Last weekend, the No. 1 movie in the U.S. was "Dunkirk," which nabbed about $28 million and has earned about $102 million since its release two weeks ago. That's a lot of cash in 14 days.
It's got a long way to go to reach the biggest movie of the year so far. The live-action version of "Beauty and the Beast" has racked up $504 million. "Wonder Woman" is second at about $395 million, and right behind her is "Guardians of the Galaxy Vol. 2" at $387 million.
The same pattern is consistent almost worldwide: "Dunkirk," "Wonder Woman," "Spider-Man: Homecoming," "Beauty and the Beast," "Despicable Me 3" and "Guardians of the Galaxy" show up in the Top 10 pretty much everywhere. They're among the top-grossing movies in India, the fourth-largest movie market in the world; the United Kingdom, the fifth; and Japan, the third.
Despite the general commonalities in each country, cultural differences crop up, especially in China, the world's second-largest market. There, the No. 1 movie in 2017 is "Journey to the West: The Demons Strike Back," a fantasy/adventure/comedy that has pulled in $84 million. It's a sequel to "Journey to the West: Demon Chapter."
"Kung Fu Yoga," an action/adventure/comedy with Jackie Chan, is No. 2 in China, while "Dangal" ("wrestling competition" in English), a biographical sports film, is No. 5.
While India generally accepts Western-made films as is (although the joke is that at least one song must be dropped into a Western film to make it match the Bollywood tradition), that's not the case in China. Alterations must be made to fit the culture and communist government.

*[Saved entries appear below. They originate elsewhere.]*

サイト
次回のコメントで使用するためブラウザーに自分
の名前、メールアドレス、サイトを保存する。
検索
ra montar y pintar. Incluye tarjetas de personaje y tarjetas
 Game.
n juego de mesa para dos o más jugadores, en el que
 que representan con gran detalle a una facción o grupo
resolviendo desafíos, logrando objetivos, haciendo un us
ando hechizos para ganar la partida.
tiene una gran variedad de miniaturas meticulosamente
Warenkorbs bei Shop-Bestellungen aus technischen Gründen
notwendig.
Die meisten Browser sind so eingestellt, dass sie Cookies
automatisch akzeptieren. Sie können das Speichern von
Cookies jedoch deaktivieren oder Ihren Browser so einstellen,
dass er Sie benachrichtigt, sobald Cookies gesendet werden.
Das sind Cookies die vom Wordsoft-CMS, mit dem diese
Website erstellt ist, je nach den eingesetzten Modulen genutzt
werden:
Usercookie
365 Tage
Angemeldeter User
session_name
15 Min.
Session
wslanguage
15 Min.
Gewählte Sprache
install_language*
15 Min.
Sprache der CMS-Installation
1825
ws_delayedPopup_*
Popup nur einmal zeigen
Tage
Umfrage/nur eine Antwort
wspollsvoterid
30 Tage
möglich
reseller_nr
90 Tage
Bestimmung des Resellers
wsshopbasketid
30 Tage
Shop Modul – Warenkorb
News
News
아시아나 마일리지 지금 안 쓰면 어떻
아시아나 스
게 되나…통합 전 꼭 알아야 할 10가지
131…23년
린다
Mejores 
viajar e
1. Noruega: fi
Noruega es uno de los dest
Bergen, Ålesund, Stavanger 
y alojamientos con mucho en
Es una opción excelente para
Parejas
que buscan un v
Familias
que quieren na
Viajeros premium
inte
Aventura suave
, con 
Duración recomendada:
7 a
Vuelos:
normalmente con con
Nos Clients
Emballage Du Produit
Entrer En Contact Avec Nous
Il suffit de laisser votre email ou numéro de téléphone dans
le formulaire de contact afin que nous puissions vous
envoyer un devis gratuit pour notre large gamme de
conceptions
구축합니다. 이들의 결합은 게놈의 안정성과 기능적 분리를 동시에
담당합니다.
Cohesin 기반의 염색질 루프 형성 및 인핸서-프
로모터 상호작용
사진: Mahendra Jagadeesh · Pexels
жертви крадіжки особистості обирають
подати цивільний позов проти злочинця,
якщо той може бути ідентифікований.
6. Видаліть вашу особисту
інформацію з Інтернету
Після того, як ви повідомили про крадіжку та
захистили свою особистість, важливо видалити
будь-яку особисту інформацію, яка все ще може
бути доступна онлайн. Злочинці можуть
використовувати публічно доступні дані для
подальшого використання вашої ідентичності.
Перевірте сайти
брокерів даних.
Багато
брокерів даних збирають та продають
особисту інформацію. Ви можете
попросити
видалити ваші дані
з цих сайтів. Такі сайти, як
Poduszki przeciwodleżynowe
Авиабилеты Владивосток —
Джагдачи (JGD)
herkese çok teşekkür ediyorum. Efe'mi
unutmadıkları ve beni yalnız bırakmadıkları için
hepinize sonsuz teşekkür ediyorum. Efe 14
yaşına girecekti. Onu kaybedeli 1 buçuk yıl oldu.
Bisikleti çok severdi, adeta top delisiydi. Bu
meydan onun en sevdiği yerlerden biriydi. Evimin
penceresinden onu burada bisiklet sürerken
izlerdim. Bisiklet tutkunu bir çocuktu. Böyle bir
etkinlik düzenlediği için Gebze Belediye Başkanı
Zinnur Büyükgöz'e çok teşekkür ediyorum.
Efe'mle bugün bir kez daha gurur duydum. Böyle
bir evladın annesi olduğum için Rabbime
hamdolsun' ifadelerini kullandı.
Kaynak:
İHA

For instance, the "Transformers" series is huge there. "Transformers 4: Age of Extinction" earned $1.1 billion in China, more than any film in history. It was deliberately set in China to enhance its appeal.
"Transformers 5: The Last Knight," though, opened in early July and doesn't appear to be headed for such stratospheric heights, dropping 82 percent in ticket sales from its opening Friday to the next. Some say its patently obvious product placement of Chinese brands brought mostly laughs.
Since China is communist, the government also has a hand in the content of films that play there, so a villain who is Asian or based in the "red menace" means major alterations.
These days, international movie grosses are hugely important to U.S.-based film companies, often bringing in more money than America. So while we won't see the edited versions here, expect films from the U.S. to start making even more significant alterations to reach those audiences.
It's all about the money, after all.